Third Avenue between 81st and 82nd streets recently had meters put in where before there were none. I was leaving Boston Market today and saw this listing on a sign:

“No parking 8:30 to 10 am” with a picture of a broom. I understand that. What I don’t understand is why the city felt it necessary to add “meters not in effect during this time period.”

It reads like I can park there 8:30 to 10 and avoid the meter. But if I do then I’ll get ticketed by Sanitation because I am impeding street cleaning.

By the way, the comment in the recent article about businesses wanting more turnover on spaces sounds contrived (“Fed up! Locals, pols ticked over new parking meters” by Caroline Spivack, online Aug. 4). Business on Third Avenue have been doing well before this nonsense started.

It is just another way for the city to raise money by the meters and the issuing of tickets.Tom De Francesco

Bay Ridge

Trump card

To the editor,

I totally agree with Tom Allon that a Trump dynasty is not in the cards (“Dreaming of a Trump dynasty” by Tom Allon, online Aug. 6), especially with Donald self-destructing before our very eyes.

A closer view of post-WWII presidential elections will reveal that the Democrats have an edge they have been cultivating for a century. The term “Democratic machine” was established to depict, that by hook or crook, Democrats will control America, even though the record shows that liberal policies have been disastrous for the country. Consider that in the 1960 Kennedy–Nixon election there were more votes than registered voters in key districts of Illinois and Texas. Illinois was Chicago mayor Richard Daley’s territory, and Texas was Sen. Lyndon B. Johnson’s territory. The two states combined to provide JFK with the victory — without those 51 electoral votes, Kennedy would have lost.

There is current talk amongst GOP leadership to find a way of ousting Donald Trump so as to maintain the GOP platform, which is pretty cynical. In reality, the main platform is similar for both parties, which is to stay in office, regardless of what happens to the country. Once money is offered for doing nothing, freeloading becomes a way of life — and if one is a politician he/she can enact laws and policies to stay in office and continue their goldbrick habits.

So, via their brainwashing of little children to make them accept all cultures, to help those who are unwilling to help themselves, to enact laws that help criminals and terrorists, we have the current America — void of patriotism, common sense, and moral compass. This is Hillary Clinton’s America.
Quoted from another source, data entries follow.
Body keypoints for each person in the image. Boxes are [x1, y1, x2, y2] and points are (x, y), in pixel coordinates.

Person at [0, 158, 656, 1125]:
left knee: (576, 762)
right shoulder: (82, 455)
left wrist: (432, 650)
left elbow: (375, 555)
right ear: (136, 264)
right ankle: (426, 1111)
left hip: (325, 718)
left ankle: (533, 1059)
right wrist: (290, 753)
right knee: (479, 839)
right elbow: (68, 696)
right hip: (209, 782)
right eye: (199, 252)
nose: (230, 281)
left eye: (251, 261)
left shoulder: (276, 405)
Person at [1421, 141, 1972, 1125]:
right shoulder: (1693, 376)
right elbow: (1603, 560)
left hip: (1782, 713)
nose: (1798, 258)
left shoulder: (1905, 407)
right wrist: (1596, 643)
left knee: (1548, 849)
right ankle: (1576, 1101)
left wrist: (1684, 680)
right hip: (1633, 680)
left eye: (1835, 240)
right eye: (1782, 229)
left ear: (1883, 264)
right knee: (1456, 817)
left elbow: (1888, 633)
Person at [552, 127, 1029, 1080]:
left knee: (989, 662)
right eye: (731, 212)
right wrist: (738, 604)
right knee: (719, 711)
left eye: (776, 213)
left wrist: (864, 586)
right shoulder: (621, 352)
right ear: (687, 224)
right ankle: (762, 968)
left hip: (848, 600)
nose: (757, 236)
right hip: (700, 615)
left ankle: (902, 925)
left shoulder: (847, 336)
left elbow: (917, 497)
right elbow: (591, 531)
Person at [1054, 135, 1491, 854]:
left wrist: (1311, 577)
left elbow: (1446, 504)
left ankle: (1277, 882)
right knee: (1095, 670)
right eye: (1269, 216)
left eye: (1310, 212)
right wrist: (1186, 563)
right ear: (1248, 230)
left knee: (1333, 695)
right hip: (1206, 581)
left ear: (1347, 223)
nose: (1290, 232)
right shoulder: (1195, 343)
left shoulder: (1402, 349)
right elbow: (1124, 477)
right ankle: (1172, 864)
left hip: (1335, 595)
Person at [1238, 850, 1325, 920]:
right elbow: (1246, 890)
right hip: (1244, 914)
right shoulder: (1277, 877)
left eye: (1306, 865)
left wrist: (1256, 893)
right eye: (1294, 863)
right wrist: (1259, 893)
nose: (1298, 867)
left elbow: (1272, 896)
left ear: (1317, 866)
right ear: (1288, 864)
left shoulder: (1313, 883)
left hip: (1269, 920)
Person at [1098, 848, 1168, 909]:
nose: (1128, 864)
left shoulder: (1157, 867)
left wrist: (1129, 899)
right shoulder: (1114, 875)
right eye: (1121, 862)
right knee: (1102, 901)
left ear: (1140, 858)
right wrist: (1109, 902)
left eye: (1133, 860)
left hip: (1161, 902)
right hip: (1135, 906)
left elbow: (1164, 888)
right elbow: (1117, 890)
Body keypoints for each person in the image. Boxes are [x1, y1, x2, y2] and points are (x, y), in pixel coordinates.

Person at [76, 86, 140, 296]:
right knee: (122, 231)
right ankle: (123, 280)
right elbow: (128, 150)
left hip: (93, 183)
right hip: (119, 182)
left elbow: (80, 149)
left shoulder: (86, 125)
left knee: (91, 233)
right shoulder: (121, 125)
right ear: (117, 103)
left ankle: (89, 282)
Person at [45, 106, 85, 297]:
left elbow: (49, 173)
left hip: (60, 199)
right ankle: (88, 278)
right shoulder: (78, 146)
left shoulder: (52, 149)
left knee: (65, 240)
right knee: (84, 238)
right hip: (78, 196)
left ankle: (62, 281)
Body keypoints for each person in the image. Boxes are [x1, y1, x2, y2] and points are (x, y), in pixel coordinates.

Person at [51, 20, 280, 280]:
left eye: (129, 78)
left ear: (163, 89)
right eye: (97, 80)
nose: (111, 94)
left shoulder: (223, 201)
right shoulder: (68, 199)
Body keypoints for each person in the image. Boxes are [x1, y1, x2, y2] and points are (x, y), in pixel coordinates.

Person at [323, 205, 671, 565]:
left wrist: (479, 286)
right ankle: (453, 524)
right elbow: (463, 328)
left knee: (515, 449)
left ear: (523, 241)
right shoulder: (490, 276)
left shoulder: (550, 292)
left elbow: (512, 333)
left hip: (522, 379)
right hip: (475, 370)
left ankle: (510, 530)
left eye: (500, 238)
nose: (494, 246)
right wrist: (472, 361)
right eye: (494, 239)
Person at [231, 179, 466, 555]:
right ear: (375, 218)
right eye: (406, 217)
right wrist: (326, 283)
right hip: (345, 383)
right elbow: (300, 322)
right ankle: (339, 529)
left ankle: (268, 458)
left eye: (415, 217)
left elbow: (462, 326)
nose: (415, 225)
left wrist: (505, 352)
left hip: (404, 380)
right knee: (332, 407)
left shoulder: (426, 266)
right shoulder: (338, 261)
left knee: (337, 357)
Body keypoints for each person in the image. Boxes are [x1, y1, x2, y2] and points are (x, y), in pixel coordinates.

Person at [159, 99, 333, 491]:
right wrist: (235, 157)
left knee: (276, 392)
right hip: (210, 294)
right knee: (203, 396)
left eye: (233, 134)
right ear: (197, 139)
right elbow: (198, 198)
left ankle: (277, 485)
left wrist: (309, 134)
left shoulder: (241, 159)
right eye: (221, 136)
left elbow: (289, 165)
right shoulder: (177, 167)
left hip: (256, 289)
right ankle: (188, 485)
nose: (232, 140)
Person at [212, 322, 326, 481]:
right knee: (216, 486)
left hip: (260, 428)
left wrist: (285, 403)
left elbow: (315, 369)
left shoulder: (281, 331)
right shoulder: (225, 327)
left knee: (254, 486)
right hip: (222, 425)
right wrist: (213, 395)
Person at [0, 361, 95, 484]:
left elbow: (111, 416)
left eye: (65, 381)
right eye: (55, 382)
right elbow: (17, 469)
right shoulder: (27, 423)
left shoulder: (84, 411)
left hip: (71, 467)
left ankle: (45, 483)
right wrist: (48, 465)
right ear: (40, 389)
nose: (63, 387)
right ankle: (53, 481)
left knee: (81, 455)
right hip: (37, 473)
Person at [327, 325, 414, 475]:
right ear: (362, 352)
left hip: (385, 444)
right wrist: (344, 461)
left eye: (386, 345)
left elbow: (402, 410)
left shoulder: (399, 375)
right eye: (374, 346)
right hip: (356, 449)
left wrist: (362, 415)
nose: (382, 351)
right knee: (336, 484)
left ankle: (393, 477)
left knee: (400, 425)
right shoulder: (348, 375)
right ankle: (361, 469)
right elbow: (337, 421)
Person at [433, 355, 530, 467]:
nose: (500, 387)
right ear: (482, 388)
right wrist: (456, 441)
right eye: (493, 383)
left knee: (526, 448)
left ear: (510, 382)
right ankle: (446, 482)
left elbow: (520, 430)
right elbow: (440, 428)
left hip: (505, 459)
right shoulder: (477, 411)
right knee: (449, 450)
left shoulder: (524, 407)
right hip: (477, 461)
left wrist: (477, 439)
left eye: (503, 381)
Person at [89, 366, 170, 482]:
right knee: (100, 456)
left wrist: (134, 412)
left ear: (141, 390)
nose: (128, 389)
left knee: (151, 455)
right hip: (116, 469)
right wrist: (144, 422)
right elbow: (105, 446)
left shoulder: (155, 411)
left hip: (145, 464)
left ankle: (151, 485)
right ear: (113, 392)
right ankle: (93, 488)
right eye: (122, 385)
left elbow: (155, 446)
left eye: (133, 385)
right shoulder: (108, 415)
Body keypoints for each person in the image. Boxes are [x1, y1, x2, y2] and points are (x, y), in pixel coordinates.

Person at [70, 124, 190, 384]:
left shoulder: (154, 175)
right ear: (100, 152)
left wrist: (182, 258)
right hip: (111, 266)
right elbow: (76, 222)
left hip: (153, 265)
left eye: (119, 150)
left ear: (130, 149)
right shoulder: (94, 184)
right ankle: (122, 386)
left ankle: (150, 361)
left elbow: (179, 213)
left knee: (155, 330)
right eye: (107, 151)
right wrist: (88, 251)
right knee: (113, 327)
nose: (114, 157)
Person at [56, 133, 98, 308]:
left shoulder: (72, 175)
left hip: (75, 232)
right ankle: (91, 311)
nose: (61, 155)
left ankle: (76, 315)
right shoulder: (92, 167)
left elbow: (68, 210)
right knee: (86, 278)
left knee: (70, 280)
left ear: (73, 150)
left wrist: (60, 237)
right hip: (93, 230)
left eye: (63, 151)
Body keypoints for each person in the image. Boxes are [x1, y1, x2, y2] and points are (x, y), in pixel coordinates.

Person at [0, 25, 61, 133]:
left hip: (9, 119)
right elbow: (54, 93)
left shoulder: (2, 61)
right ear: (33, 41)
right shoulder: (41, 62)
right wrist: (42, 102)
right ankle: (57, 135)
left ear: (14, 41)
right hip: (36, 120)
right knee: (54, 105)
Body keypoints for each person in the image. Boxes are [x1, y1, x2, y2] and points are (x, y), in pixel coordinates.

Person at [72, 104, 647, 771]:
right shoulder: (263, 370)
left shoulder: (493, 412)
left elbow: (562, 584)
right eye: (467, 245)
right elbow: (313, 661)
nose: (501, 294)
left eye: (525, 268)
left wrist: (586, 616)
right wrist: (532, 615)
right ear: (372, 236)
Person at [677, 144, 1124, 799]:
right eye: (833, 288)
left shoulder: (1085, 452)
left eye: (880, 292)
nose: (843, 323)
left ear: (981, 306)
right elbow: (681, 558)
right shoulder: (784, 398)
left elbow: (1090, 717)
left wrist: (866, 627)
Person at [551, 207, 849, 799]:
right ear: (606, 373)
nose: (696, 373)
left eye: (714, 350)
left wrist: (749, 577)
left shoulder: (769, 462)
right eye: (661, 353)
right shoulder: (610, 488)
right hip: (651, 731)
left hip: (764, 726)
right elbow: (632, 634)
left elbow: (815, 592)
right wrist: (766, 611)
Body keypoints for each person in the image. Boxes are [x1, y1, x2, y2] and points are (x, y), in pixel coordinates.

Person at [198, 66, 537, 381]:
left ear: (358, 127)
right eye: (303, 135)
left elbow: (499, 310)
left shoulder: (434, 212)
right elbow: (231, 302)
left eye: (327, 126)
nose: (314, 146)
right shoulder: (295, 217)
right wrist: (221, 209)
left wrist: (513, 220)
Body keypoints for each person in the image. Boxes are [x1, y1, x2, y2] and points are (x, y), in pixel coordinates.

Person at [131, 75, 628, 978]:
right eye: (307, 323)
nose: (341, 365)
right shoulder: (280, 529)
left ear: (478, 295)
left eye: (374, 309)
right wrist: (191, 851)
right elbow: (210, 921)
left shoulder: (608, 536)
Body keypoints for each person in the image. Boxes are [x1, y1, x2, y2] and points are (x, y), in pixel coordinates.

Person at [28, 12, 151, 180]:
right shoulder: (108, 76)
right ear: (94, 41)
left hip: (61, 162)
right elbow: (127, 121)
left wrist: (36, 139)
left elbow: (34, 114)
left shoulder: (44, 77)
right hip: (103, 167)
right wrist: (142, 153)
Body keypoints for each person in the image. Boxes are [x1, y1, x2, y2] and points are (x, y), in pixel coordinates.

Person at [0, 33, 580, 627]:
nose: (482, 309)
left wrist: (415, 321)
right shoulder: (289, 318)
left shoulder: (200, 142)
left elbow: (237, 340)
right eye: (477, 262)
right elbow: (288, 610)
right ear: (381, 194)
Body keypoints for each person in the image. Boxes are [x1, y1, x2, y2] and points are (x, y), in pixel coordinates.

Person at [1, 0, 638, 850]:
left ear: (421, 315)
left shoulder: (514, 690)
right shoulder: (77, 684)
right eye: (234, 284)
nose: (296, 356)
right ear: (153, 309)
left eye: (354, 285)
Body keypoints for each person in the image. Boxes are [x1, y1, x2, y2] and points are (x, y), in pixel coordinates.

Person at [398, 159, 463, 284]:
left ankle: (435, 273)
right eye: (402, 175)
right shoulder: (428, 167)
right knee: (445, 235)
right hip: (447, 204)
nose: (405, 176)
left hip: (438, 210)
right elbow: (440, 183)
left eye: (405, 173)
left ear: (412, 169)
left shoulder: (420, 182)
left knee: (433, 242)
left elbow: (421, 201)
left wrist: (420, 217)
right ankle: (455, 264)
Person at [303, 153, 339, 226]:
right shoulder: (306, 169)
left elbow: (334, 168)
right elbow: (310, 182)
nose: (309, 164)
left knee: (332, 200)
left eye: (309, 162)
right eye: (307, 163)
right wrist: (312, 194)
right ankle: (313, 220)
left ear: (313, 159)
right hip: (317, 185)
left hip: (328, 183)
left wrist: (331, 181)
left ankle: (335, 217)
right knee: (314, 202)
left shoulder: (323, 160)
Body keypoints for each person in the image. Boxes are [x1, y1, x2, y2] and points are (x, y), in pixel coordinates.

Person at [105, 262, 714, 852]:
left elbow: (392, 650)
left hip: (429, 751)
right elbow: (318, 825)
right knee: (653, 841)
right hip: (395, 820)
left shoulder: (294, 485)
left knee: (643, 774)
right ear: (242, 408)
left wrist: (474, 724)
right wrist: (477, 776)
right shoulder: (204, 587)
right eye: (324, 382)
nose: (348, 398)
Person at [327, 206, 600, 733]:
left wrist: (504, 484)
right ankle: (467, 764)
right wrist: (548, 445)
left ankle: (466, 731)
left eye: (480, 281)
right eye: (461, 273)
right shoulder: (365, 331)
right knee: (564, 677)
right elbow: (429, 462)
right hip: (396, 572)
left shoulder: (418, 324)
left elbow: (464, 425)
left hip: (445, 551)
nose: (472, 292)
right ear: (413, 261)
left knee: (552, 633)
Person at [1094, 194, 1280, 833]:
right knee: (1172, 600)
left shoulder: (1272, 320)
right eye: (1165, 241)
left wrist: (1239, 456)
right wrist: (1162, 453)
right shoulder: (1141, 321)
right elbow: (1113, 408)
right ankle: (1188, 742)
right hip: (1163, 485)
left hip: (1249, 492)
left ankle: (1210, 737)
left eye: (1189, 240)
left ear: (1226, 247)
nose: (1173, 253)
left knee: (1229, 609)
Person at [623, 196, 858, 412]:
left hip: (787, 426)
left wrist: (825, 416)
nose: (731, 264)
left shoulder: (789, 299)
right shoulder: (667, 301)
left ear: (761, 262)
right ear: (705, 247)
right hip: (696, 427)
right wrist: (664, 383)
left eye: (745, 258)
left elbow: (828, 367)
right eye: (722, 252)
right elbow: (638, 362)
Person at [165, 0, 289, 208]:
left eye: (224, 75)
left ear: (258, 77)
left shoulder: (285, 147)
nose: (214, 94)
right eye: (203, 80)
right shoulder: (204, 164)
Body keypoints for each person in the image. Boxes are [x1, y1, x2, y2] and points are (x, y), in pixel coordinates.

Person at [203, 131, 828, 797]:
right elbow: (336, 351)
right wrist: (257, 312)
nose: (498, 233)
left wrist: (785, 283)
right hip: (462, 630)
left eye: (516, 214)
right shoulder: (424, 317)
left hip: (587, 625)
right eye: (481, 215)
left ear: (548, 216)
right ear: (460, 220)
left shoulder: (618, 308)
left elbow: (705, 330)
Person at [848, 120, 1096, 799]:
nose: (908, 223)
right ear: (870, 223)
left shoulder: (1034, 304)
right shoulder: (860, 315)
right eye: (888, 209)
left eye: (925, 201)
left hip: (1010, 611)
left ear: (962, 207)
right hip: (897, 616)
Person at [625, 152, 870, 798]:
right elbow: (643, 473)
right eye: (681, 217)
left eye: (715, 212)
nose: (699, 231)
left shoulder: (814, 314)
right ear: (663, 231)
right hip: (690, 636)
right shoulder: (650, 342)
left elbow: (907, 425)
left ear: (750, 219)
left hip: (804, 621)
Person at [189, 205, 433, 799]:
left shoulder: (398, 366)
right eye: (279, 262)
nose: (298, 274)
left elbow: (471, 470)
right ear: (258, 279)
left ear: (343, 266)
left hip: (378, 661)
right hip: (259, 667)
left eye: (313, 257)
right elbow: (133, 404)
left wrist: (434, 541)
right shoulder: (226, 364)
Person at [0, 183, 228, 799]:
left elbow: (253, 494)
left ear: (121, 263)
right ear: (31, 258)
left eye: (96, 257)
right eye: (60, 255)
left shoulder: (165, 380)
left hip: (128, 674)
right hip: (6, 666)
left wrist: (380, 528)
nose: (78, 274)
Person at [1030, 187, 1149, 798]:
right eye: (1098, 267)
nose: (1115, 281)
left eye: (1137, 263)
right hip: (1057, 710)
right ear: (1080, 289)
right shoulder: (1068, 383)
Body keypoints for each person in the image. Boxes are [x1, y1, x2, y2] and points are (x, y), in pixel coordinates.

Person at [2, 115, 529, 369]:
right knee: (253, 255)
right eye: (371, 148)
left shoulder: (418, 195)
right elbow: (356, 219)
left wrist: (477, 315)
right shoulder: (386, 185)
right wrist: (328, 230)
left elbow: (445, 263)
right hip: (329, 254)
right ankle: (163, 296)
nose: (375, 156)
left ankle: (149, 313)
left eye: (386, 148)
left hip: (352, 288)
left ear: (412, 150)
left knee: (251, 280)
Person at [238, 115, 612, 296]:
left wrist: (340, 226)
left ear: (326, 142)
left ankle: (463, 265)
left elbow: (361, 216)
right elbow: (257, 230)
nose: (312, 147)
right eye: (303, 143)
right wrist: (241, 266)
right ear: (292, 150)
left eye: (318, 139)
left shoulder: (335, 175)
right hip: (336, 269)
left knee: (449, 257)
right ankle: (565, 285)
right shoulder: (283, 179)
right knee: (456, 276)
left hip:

Trump’s America is totally different. That people dislike him is their right according to our constitution. Why do they dislike him? Well, Trump offended some people, Trump argued with the father of an American soldier who was used by Democrats to bait him, and on and on. So what? Those who have served in our military know what “prime objective” means: To accomplish your mission with secondary objectives to ensure the safety of your team and of yourself — in that order.

With a 50-year decline in American culture, values and safety, Trump’s prime objective is twofold: America’s safety by fighting Islamic terrorists and securing our southern border. Hillary’s prime objective is power and money, money, and more money donated to the Clinton’s slush fund, a.k.a. the Clinton Foundation.

Voters need to focus on the primary objective and nothing else.